Comentario al Evangelio del Domingo XXIX del T.O.
El Evangelio contiene una numerosa variedad de mandatos y consejos de Jesucristo. Podemos tener la tentación de reducir las indicaciones del Señor a los Diez Mandamientos; e incluso, resumiendo un poco más, a los dos mandamientos principales que Él cita: amar a Dios sobre todas las cosas y al prójimo como a nosotros mismos.
Siendo cierto, como un resumen, sería ingenuo reducir a esto todo cuanto Jesús aconsejó o enunció. Ahí tenemos, sin ir más lejos, su discurso de las Bienaventuranzas: todo un programa de vida cristiana, aunque no sean “mandamientos”. O también lo que dijo sobre el perdón a los enemigos; la enemistad entre hermanos; el don de la paz, que incluye salvaguardarla y defenderla; etc., etc.
Casi todas estas sugerencias del Señor conectan entre sí por el Amor, que es el mandamiento principal. Pero cada uno de nosotros, personalmente, debe examinar su conciencia para descubrir esas cosas que parecen menores, pero que –si no se viven- imposibilitan en la práctica cumplir el mandamiento del Amor. Entre esas muchas cosas, “Jesús, para explicar a sus discípulos cómo tenían que orar siempre sin desanimarse”, les narra la parábola del juez inicuo, que al final hace justicia para quitarse de encima la pesadez de una viuda insistente.

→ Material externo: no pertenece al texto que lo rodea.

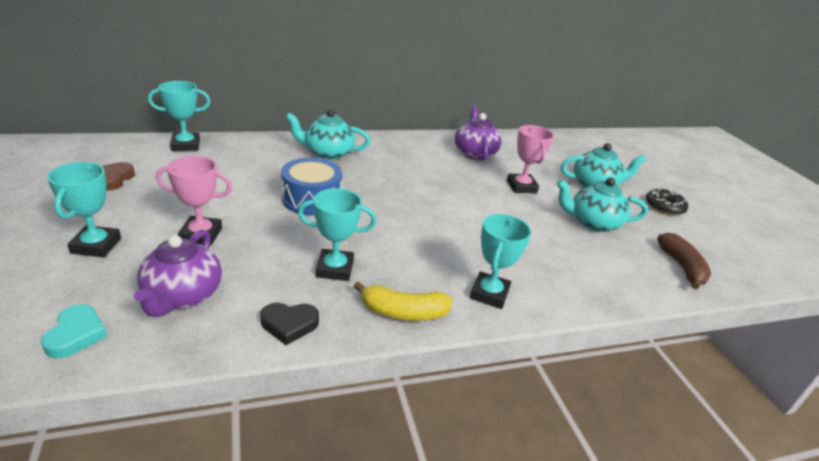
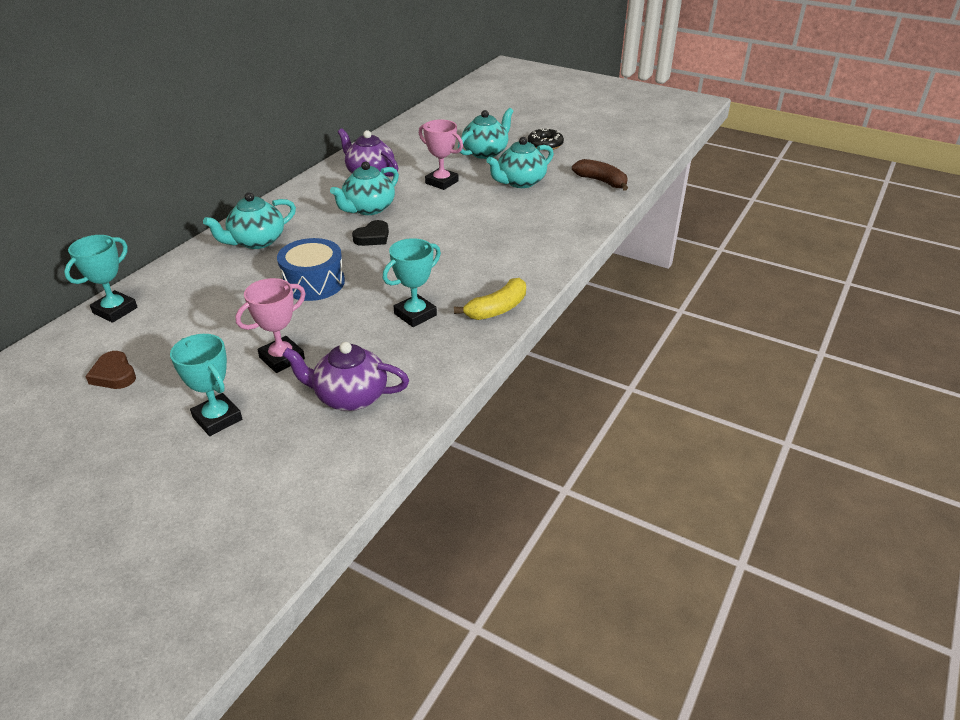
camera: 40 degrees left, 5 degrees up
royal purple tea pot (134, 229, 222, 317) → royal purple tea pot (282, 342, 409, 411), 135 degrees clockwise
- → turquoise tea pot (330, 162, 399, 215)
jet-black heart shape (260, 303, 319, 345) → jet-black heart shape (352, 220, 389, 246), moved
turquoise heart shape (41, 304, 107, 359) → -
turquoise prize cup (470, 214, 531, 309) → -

Aquí nos centramos en la frase que acabamos de citar: la necesidad de orar siempre sin desfallecer. Es una de esas indicaciones de Cristo, válida para todos sus discípulos, que no pocos cristianos ignoran o piensan que no les afecta. Y es todo lo contrario: para poder llegar a cumplir todos aquellos mandamientos del Señor, grandes y pequeños, es imprescindible la oración.
Únicamente una oración auténtica, no una simple repetición mecánica de palabras, comunica al fiel cristiano la sabiduría para acertar con lo que Dios espera de él, y las fuerzas para cumplirlo. Esta oración será siempre un diálogo, un encuentro personal de cada uno con su Creador y Redentor. Y como tal diálogo, deberá acompañarse de palabras que nos facilitan la confianza con Él, y de silencios que posibiliten escuchar lo que nos diga.
Se puede orar de innumerables maneras, pero siempre será fruto de la gracia de Dios y del interés que pongamos en facilitar y facilitarnos ese diálogo. No hay que hacer cosas especiales; acudir a una iglesia o capilla puede facilitar la oración; pero igualmente podemos “entendernos” con Dios en nuestra casa o en la tarea que estamos realizando; contemplar la naturaleza puede ser, así mismo, un camino de acercamiento a nuestro Padre de cielos y tierra…
Lo importante es la voluntad de orar y pedir la ayuda divina para hacerlo, porque solos no llegaríamos muy lejos.